In Ronda there is a wonderful walled area with an old church. In a classic view of the church I see clothes hung up to dry beneath the church. This is a very touristy place and the last place I would have expected to see laundry hung out to dry.

As we ride off to get groceries, we see five other touring cyclists ahead of us. They don't see us. As we pull off on our bicycles at the grocery store they continue.

I stay with our touring bikes and gear while Sharon goes in to the store. She is in there for so long I begin to suspect that they kidnapped her. It gets dark. Still no Sharon.

Tomorrow is another holiday: Immaculate Conception, so we have to stock up on food. When the holidays in Spain fall close to a weekend, people take the days off in between too. They call it punta -- a bridge.

Sharon finally staggers out of the grocery store weighted down by immense sacks of groceries. We load them into our touring bike's panniers, and cycle off down a busy darkened street.

At a corner, a group of five young boys on bikes spot us. They yell and ask where we're from. The exotic answer of "Canada" incites them to riot. As we struggle to climb the cobblestones, we are surrounded by the pack of little street urchins and a pack of dogs, yelping and barking.

We have only succeeded in cycling a few feet when I hear someone yelling from the sidewalk. I hope it is someone yelling at the kids to leave us alone. The yelling persists, and I think I hear my name, which is absolute craziness I figure. I stop to check to see if someone is trying to tell me something has fallen off of my bike. As I pull my fully loaded touring bicycle to a stop, Nigel comes running over. "You silly buggers!" he shouts. Rae is close behind.

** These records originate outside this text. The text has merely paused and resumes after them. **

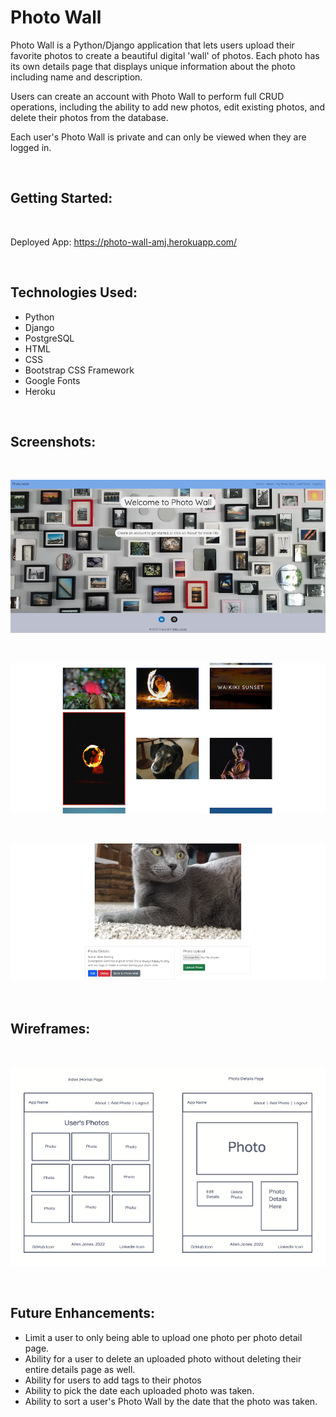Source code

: # Photo Wall

Photo Wall is a Python/Django application that lets users upload their favorite photos to create a beautiful digital 'wall' of photos. Each photo has its own details page that displays unique information about the photo including name and description.

Users can create an account with Photo Wall to perform full CRUD operations, including the ability to add new photos, edit existing photos, and delete their photos from the database.

Each user's Photo Wall is private and can only be viewed when they are logged in.

<br>

## Getting Started:

<br>

Deployed App: https://photo-wall-amj.herokuapp.com/



<br>

## Technologies Used:

- Python
- Django
- PostgreSQL
- HTML
- CSS
- Bootstrap CSS Framework
- Google Fonts
- Heroku

<br>

## Screenshots:

<br>

![screenshot1](/main_app/static/images/screenshot1.jpg)

<br>

![screenshot1](/main_app/static/images/screenshot2.jpg)

<br>

![screenshot1](/main_app/static/images/screenshot3.jpg)

<br>

## Wireframes:

<br>

![wireframe1](/main_app/static/images/photowallwireframes.png)

<br>

## Future Enhancements:

- Limit a user to only being able to upload one photo per photo detail page.
- Ability for a user to delete an uploaded photo without deleting their entire details page as well.
- Ability for users to add tags to their photos
- Ability to pick the date each uploaded photo was taken.
- Ability to sort a user's Photo Wall by the date that the photo was taken.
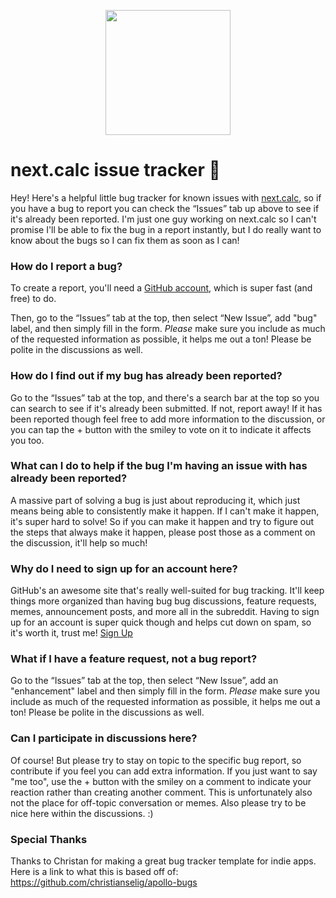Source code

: <p align="center">
  <img src="https://jangelsb.github.io/next.calc/images/next-n.png" width=200 />
</p>

# next.calc issue tracker 🚛

Hey! Here's a helpful little bug tracker for known issues with [next.calc]([https://apolloapp.io](https://jangelsb.github.io/next.calc/)), so if you have a bug to report you can check the “Issues” tab up above to see if it's already been reported. I'm just one guy working on next.calc so I can't promise I'll be able to fix the bug in a report instantly, but I do really want to know about the bugs so I can fix them as soon as I can! 

### How do I report a bug?

To create a report, you'll need a [GitHub account](https://github.com/), which is super fast (and free) to do.

Then, go to the “Issues” tab at the top, then select “New Issue”, add "bug" label, and then simply fill in the form. *Please* make sure you include as much of the requested information as possible, it helps me out a ton! Please be polite in the discussions as well.

### How do I find out if my bug has already been reported?

Go to the “Issues” tab at the top, and there's a search bar at the top so you can search to see if it's already been submitted. If not, report away! If it has been reported though feel free to add more information to the discussion, or you can tap the + button with the smiley to vote on it to indicate it affects you too. 

### What can I do to help if the bug I'm having an issue with has already been reported?

A massive part of solving a bug is just about reproducing it, which just means being able to consistently make it happen. If I can't make it happen, it's super hard to solve! So if you can make it happen and try to figure out the steps that always make it happen, please post those as a comment on the discussion, it'll help so much!

### Why do I need to sign up for an account here?

GitHub's an awesome site that's really well-suited for bug tracking. It'll keep things more organized than having bug bug discussions, feature requests, memes, announcement posts, and more all in the subreddit. Having to sign up for an account is super quick though and helps cut down on spam, so it's worth it, trust me! [Sign Up](https://github.com/)

### What if I have a feature request, not a bug report?

Go to the “Issues” tab at the top, then select “New Issue”, add an "enhancement" label and then simply fill in the form. *Please* make sure you include as much of the requested information as possible, it helps me out a ton! Please be polite in the discussions as well.

### Can I participate in discussions here?

Of course! But please try to stay on topic to the specific bug report, so contribute if you feel you can add extra information. If you just want to say "me too", use the + button with the smiley on a comment to indicate your reaction rather than creating another comment. This is unfortunately also not the place for off-topic conversation or memes. Also please try to be nice here within the discussions. :)

### Special Thanks
Thanks to Christan for making a great bug tracker template for indie apps. Here is a link to what this is based off of: https://github.com/christianselig/apollo-bugs
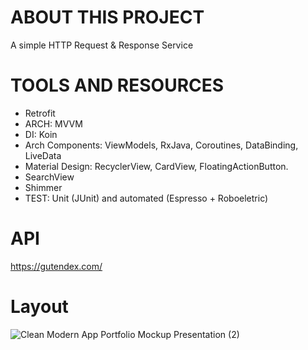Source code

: # ABOUT THIS PROJECT

A simple HTTP Request & Response Service

# TOOLS AND RESOURCES

- Retrofit
- ARCH: MVVM
- DI: Koin
- Arch Components: ViewModels, RxJava, Coroutines, DataBinding, LiveData
- Material Design: RecyclerView, CardView, FloatingActionButton.
- SearchView
- Shimmer
- TEST: Unit (JUnit) and automated (Espresso + Roboeletric) 

# API 

https://gutendex.com/

# Layout

![Clean Modern App Portfolio Mockup Presentation (2)](https://github.com/BruMedeiross/BOOKSTORE/assets/62109684/da06d532-3645-423b-9923-e2e5bf85744b)
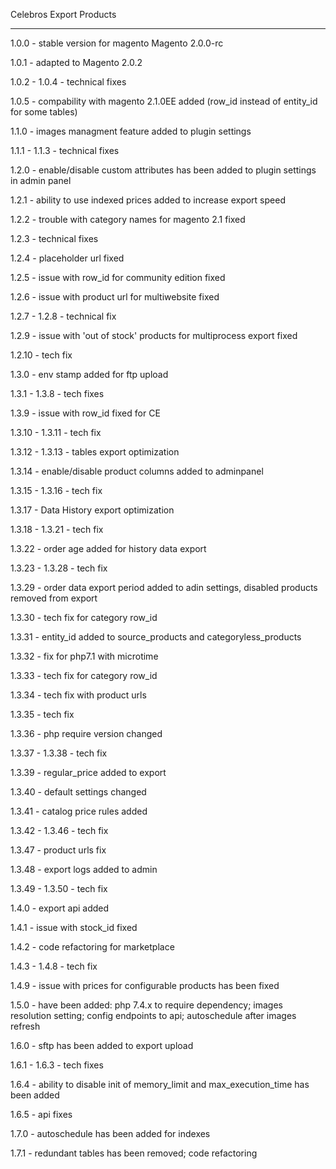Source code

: Celebros Export Products

------------------------

1.0.0 - stable version for magento Magento 2.0.0-rc

1.0.1 - adapted to Magento 2.0.2

1.0.2 - 1.0.4 - technical fixes

1.0.5 - compability with magento 2.1.0EE added (row_id instead of entity_id for some tables)

1.1.0 - images managment feature added to plugin settings

1.1.1 - 1.1.3 - technical fixes

1.2.0 - enable/disable custom attributes has been added to plugin settings in admin panel

1.2.1 - ability to use indexed prices added to increase export speed

1.2.2 - trouble with category names for magento 2.1 fixed

1.2.3 - technical fixes

1.2.4 - placeholder url fixed

1.2.5 - issue with row_id for community edition fixed

1.2.6 - issue with product url for multiwebsite fixed

1.2.7 - 1.2.8 - technical fix

1.2.9 - issue with 'out of stock' products for multiprocess export fixed

1.2.10 - tech fix

1.3.0 - env stamp added for ftp upload

1.3.1 - 1.3.8 - tech fixes

1.3.9 - issue with row_id fixed for CE

1.3.10 - 1.3.11 - tech fix

1.3.12 - 1.3.13 - tables export optimization

1.3.14 - enable/disable product columns added to adminpanel

1.3.15 - 1.3.16 - tech fix

1.3.17 - Data History export optimization

1.3.18 - 1.3.21 - tech fix

1.3.22 - order age added for history data export

1.3.23 - 1.3.28 - tech fix

1.3.29 - order data export period added to adin settings, disabled products removed from export

1.3.30 - tech fix for category row_id

1.3.31 - entity_id added to source_products and categoryless_products

1.3.32 - fix for php7.1 with microtime

1.3.33 - tech fix for category row_id

1.3.34 - tech fix with product urls

1.3.35 - tech fix

1.3.36 - php require version changed

1.3.37 - 1.3.38 - tech fix

1.3.39 - regular_price added to export

1.3.40 - default settings changed

1.3.41 - catalog price rules added

1.3.42 - 1.3.46 - tech fix

1.3.47 - product urls fix

1.3.48 - export logs added to admin

1.3.49 - 1.3.50 - tech fix

1.4.0 - export api added

1.4.1 - issue with stock_id fixed

1.4.2 - code refactoring for marketplace

1.4.3 - 1.4.8 - tech fix

1.4.9 - issue with prices for configurable products has been fixed

1.5.0 - have been added: php 7.4.x to require dependency; images resolution setting; config endpoints to api; autoschedule after images refresh

1.6.0 - sftp has been added to export upload

1.6.1 - 1.6.3 - tech fixes

1.6.4 - ability to disable init of memory_limit and max_execution_time has been added

1.6.5 - api fixes

1.7.0 - autoschedule has been added for indexes

1.7.1 - redundant tables has been removed; code refactoring

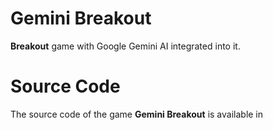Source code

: # Gemini Breakout

**Breakout** game with Google Gemini AI integrated into it.

# Source Code

The source code of the game **Gemini Breakout** is available in 
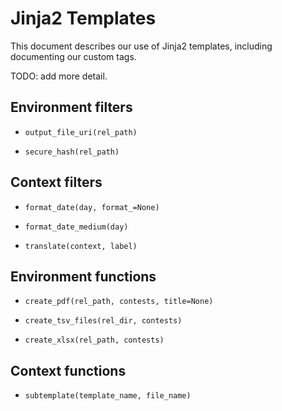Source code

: # Jinja2 Templates

This document describes our use of Jinja2 templates, including documenting
our custom tags.

TODO: add more detail.

## Environment filters

* `output_file_uri(rel_path)`

* `secure_hash(rel_path)`

## Context filters

* `format_date(day, format_=None)`

* `format_date_medium(day)`

* `translate(context, label)`

## Environment functions

* `create_pdf(rel_path, contests, title=None)`

* `create_tsv_files(rel_dir, contests)`

* `create_xlsx(rel_path, contests)`

## Context functions

* `subtemplate(template_name, file_name)`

"Where are the other two?" he asks, expecting to see Vicky and Susan. He has concocted a wild story about Rae and Nigel having come from Australia to do an interview on our trip. For the "inconvenience," they will put us up in a 5-star accommodation for the next few days. I tell him Vicky would have bought it hook, line and sinker. Even sounds pretty good to me right about now.

Nigel and Rae tell us they have found a great spot to free camp. It is dark. Sounds like a good idea to me right about now.

We end cycling along behind them, following them to a deserted old highway on the edge of town. We set up our tent beside some garbage and some burned out cars in between two trees in front of the motor home. It is one of the less scenic spots we have ever free camped. But at least it serves to make us more grateful to the spots we usually choose.

After setting up our two-person bicycle touring tent, Nigel and Rae invite us into their motor home. They fill us in on where they have been the past two weeks. "Magic" scenery in Portugal the day they left us, they say. They said Lisbon was scary -- they saw the slums, too. Rae said it cost her $4 for a cup of ordinary coffee in Sintra, or 400 scuds, as Nigel has come to term Portugal's escudos. He calls Spain's peseta, poots. And the French francs are FRANK, since that was what they used to call their dog in Australia.
Inside their motor home they make salad. We use their stove to make a pot of spaghetti. For some reason the hot water is on the fritz until we leave. "The Canadians broke it," Nigel says.

After we exit the motor home, the hot water inexplicably begins working again. Nigel draws a bucket of hot water and hands it out the door to us so we can wipe up. "As long as you don't wash your genitals in it," he says. He's quite the rude boy. But he's pretty funny. Then, reconsidering, he says, "Oh, go ahead."